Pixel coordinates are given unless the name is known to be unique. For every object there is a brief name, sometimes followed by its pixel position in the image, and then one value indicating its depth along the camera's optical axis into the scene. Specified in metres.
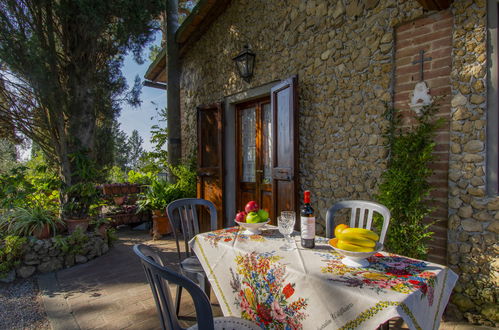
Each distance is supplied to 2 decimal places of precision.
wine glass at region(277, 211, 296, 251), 1.67
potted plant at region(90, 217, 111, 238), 3.89
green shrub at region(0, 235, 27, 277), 2.99
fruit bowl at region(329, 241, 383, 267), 1.28
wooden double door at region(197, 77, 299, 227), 3.17
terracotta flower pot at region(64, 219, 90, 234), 3.59
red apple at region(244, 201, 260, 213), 1.95
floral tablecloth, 1.03
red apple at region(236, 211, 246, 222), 1.99
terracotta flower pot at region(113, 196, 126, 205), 5.48
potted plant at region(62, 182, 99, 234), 3.70
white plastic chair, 1.93
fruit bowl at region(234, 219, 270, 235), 1.86
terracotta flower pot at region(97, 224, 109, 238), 3.89
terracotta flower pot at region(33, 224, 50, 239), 3.32
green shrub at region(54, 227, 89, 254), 3.29
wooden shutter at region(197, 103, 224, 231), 4.38
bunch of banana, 1.30
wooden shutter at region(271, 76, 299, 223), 3.10
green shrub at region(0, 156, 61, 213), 3.48
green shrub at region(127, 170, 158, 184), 5.68
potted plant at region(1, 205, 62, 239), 3.28
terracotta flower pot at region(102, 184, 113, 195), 5.11
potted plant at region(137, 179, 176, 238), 4.66
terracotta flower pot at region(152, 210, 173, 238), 4.65
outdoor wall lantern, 3.90
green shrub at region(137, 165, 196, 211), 4.81
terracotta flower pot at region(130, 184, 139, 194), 5.36
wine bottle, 1.49
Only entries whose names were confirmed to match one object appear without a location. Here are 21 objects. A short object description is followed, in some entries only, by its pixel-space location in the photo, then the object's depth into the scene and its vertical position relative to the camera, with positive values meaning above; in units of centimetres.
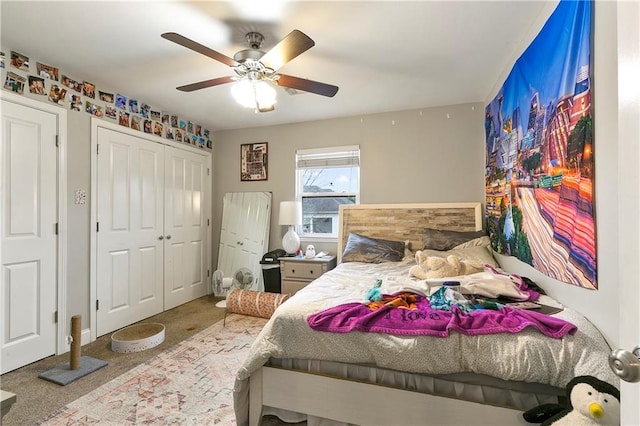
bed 121 -74
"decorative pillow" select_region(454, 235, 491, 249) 288 -30
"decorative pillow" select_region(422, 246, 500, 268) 261 -38
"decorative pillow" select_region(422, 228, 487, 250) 299 -26
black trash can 364 -73
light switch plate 264 +15
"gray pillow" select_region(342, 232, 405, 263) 304 -40
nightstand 338 -67
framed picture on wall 414 +74
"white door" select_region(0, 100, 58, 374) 216 -17
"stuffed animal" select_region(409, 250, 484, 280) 217 -42
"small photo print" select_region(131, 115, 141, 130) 316 +99
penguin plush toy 98 -66
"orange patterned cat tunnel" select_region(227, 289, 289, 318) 304 -93
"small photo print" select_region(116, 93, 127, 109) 299 +115
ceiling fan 162 +95
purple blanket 128 -51
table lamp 369 -10
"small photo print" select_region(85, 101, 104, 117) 273 +98
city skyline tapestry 134 +35
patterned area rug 169 -118
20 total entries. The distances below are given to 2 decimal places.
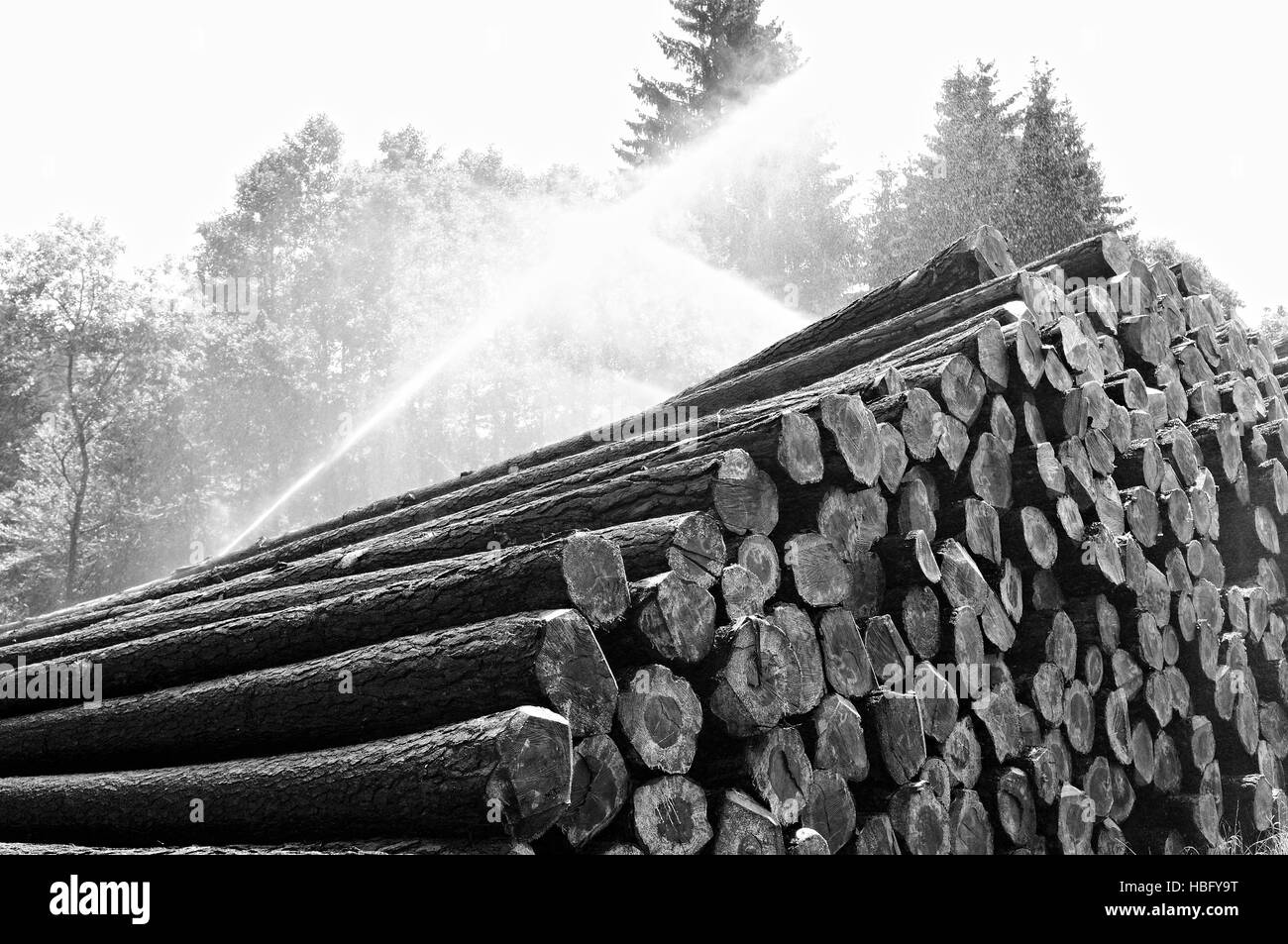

===

## TASK REQUIREMENTS
What is needed is a word-for-word restatement of the entries, minus any pictures.

## SOLVED PROBLEM
Pixel coordinates are given unless the name is known to be unique. For every object there is a brief name, sometimes followed by its pixel position in the image, and then one value indicating its depth along the camera's optical axis into the scene. Specified in metres.
Each distance is supplied to 2 decimal places of precision.
wine glass at region(277, 211, 296, 251), 1.67
potted plant at region(90, 217, 111, 238), 3.89
green shrub at region(0, 235, 27, 277), 2.99
fruit bowl at region(329, 241, 383, 267), 1.28
wooden double door at region(197, 77, 299, 227), 3.17
terracotta flower pot at region(64, 219, 90, 234), 3.59
red apple at region(244, 201, 260, 213), 1.95
floral tablecloth, 1.03
red apple at region(236, 211, 246, 222), 1.99
terracotta flower pot at region(113, 196, 126, 205), 5.48
potted plant at region(62, 182, 99, 234), 3.70
white plastic chair, 1.93
fruit bowl at region(234, 219, 270, 235), 1.86
terracotta flower pot at region(97, 224, 109, 238), 3.89
terracotta flower pot at region(33, 224, 50, 239), 3.32
green shrub at region(54, 227, 89, 254), 3.29
wooden shutter at region(197, 103, 224, 231), 4.38
bunch of banana, 1.30
wooden shutter at region(271, 76, 299, 223), 3.10
green shrub at region(0, 156, 61, 213), 3.48
green shrub at region(127, 170, 158, 184), 5.68
potted plant at region(1, 205, 62, 239), 3.28
terracotta flower pot at region(102, 184, 113, 195), 5.11
potted plant at region(137, 179, 176, 238), 4.66
terracotta flower pot at region(152, 210, 173, 238), 4.65
outdoor wall lantern, 3.90
green shrub at region(137, 165, 196, 211), 4.81
terracotta flower pot at region(130, 184, 139, 194), 5.36
wine bottle, 1.49
Only entries whose names were confirmed to match one object appear without a location. Here are 21 objects. A short object description is followed, in some entries only, by its pixel-space location in the photo, then the object's depth into the scene and its vertical position relative to the camera, with positive values meaning above; in units of centimetres.
bed 121 -74
"decorative pillow" select_region(454, 235, 491, 249) 288 -30
"decorative pillow" select_region(422, 246, 500, 268) 261 -38
"decorative pillow" select_region(422, 228, 487, 250) 299 -26
black trash can 364 -73
light switch plate 264 +15
"gray pillow" select_region(342, 232, 405, 263) 304 -40
nightstand 338 -67
framed picture on wall 414 +74
"white door" select_region(0, 100, 58, 374) 216 -17
"stuffed animal" select_region(409, 250, 484, 280) 217 -42
"small photo print" select_region(131, 115, 141, 130) 316 +99
penguin plush toy 98 -66
"orange patterned cat tunnel" select_region(227, 289, 289, 318) 304 -93
"small photo print" select_region(116, 93, 127, 109) 299 +115
ceiling fan 162 +95
purple blanket 128 -51
table lamp 369 -10
"small photo print" select_region(85, 101, 104, 117) 273 +98
city skyline tapestry 134 +35
patterned area rug 169 -118
20 total entries. The distances below are given to 2 decimal places.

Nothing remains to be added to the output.